Study Abroad Q&A: Merida, Mexico


By HAYLEY HOFFMANSTAFF WRITER

Centre is currently one of the top institutions in the nation for studying abroad, and it is easy to see why.

Most students study abroad at least once during their time here through one of Centre’s numerous programs in cities including London, Glasgow, and Strasbourg.

In this issue, The Cento talked to sophomore Jeri Howell, a Spanish and Environmental Studies double major, who is currently studying abroad with the Centre-in-the-Yucatan program. She answered questions about her homestay experience, performing in an Irish pub, and adapting to the culture of Merida.

Q: What was your initial impression of Merida?

A: At the beginning of the Merida trip, students stay right in the heart of downtown. I was completely overwhelmed and completely excited all at once – so many people!

So much live music! So many street vendors! So many colors! And this was just the first night. I knew that I would be having a “cultural blast” during my time in Merida.

Q: What is a typical day like for you?

A: On a typical weekday, I’ll eat breakfast with my host mom, walk to class, walk home for a big lunch, talk to my host family for a bit, walk back to class, then run errands/hang out with friends around our neighborhood. Then, like a normal Centre student, we all do as much homework as possible before and after dinner until we go to bed.

In the study abroad trip to Merida, Mexico Centre students like sophomore Jeri Howell have formed a band named “Paper Strings.”

In the study abroad trip to Merida, Mexico Centre students like sophomore Jeri Howell have formed a band named “Paper Strings.”

Q: What is the homestay experience like?

A: My homestay experience is amazing.

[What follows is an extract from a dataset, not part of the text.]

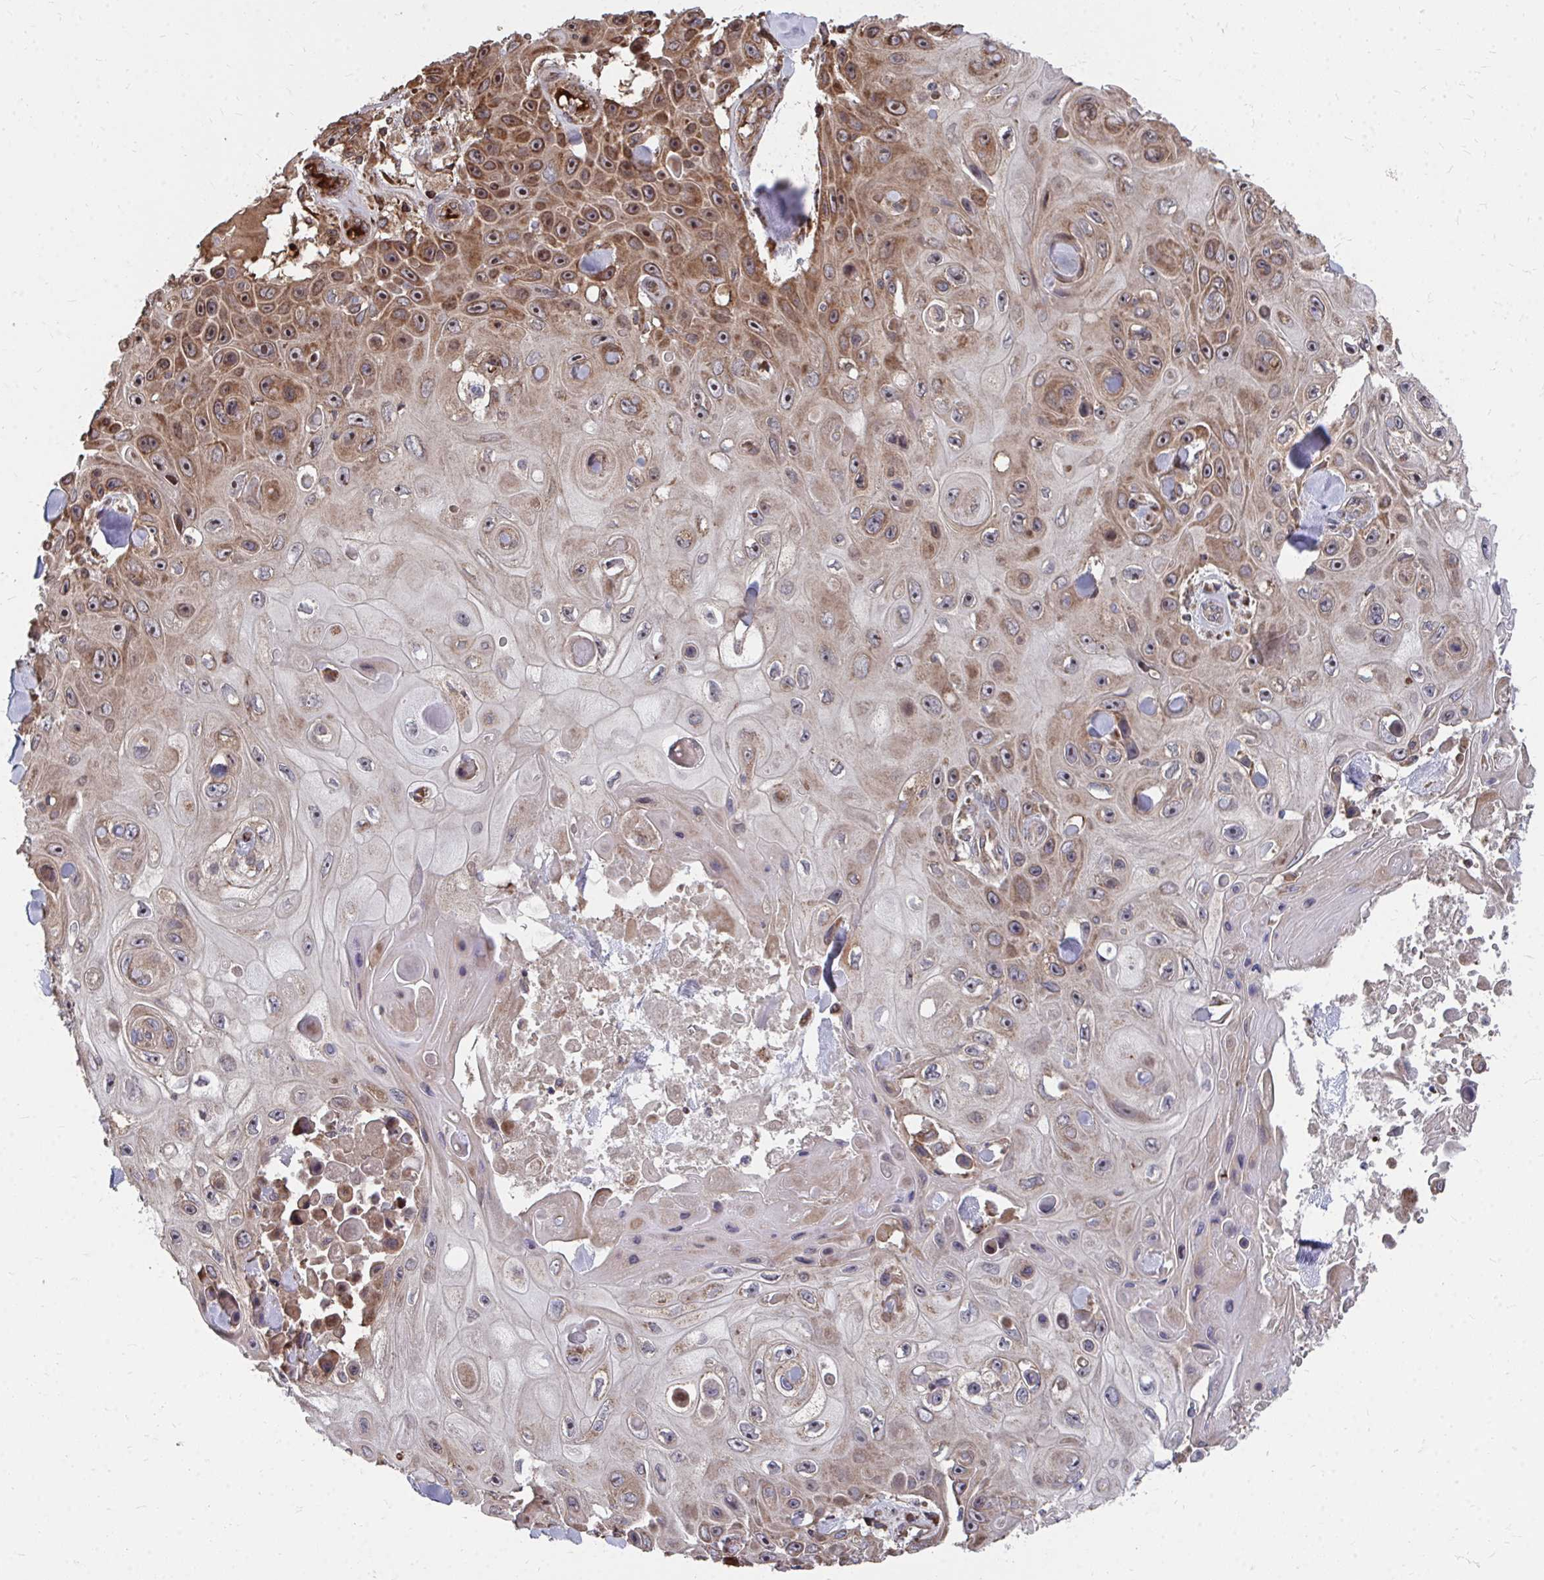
{"staining": {"intensity": "moderate", "quantity": ">75%", "location": "cytoplasmic/membranous,nuclear"}, "tissue": "skin cancer", "cell_type": "Tumor cells", "image_type": "cancer", "snomed": [{"axis": "morphology", "description": "Squamous cell carcinoma, NOS"}, {"axis": "topography", "description": "Skin"}], "caption": "A medium amount of moderate cytoplasmic/membranous and nuclear positivity is present in about >75% of tumor cells in skin cancer (squamous cell carcinoma) tissue. The protein is shown in brown color, while the nuclei are stained blue.", "gene": "FAM89A", "patient": {"sex": "male", "age": 82}}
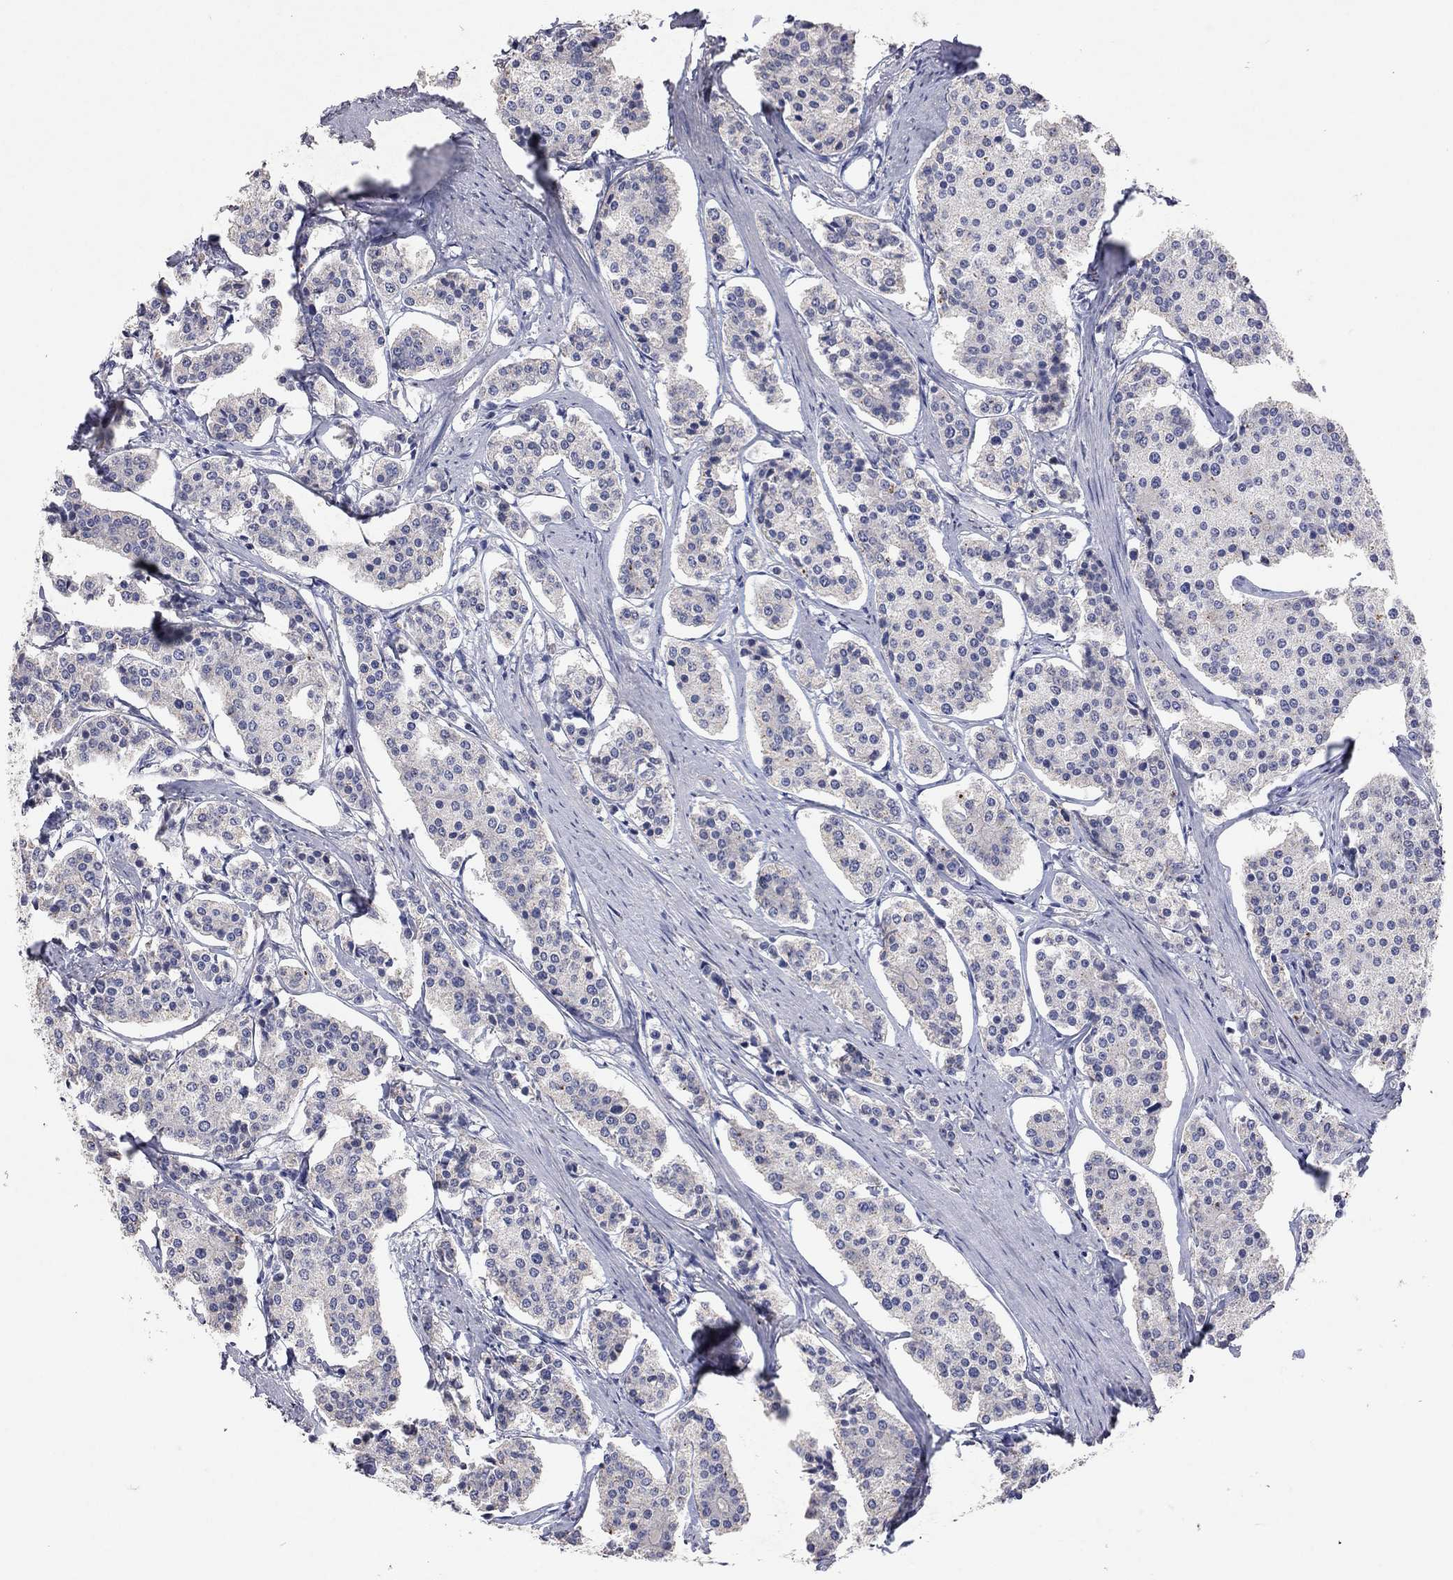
{"staining": {"intensity": "negative", "quantity": "none", "location": "none"}, "tissue": "carcinoid", "cell_type": "Tumor cells", "image_type": "cancer", "snomed": [{"axis": "morphology", "description": "Carcinoid, malignant, NOS"}, {"axis": "topography", "description": "Small intestine"}], "caption": "Immunohistochemistry (IHC) photomicrograph of neoplastic tissue: human carcinoid stained with DAB (3,3'-diaminobenzidine) reveals no significant protein expression in tumor cells.", "gene": "MMP13", "patient": {"sex": "female", "age": 65}}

I would not study abroad any other way. Every day after class or after being away, I look forward to coming “home.”

My favorite activity in Merida is to talk to my host mom.

It is so incredible being in someone else’s home because you get to meet all of their family and friends that visit, go on outings with them, do chores with them, laugh, cry and LIVE with them.

My experience in Merida would not be as amazing if it were not for my host family.

Q: How have your classes connected you to the culture?

A: Every class is connected to Mexican culture. More specifically, it is connected to the Yucatan Peninsula – the region of Mexico that we are living in.

My classes help me to have a stronger grasp on the history, politics and culture of Mexico that create what it means to be “Yucatecan,” “Maya,” “Mexican,” or “Latin American.”

Q: Was it challenging to adjust to the culture?

A: For me, it was very easy to adjust to the culture. I love the food, the hospitality, and speaking Spanish.

Q: You and several other Centre students played in a pub a few weeks ago. What was that experience like?

A: We have created a band here, “Paper Strings,” that got booked as a regular show every Saturday night at Hennessey’s Irish Pub. It’s a blast.

It is very exciting to make friends and connections with local people. It’s also really fun to do our stage banter in Spanish.

Q: Why did you choose this program?

A: I chose this program because the classes offered fit with my majors. I have always wanted to live in Latin America, and I was drawn to the vibrant culture and the homestays.

Furthermore, the professor this year, Dr. Genny Ballard, is one of my favorite people, so it all worked out perfectly.

Q: What would you say to someone who is thinking about studying abroad in Merida?

A: Do it. There are so many incredible things to do here, the weather is amazing, the culture and landscape are invigorating, and public transportation is easy and can get you all over the country.

The homestays will change your life, and the cost of living – including your flight here and back – is low in comparison to other study abroad programs. I’m 100% happy with my decision.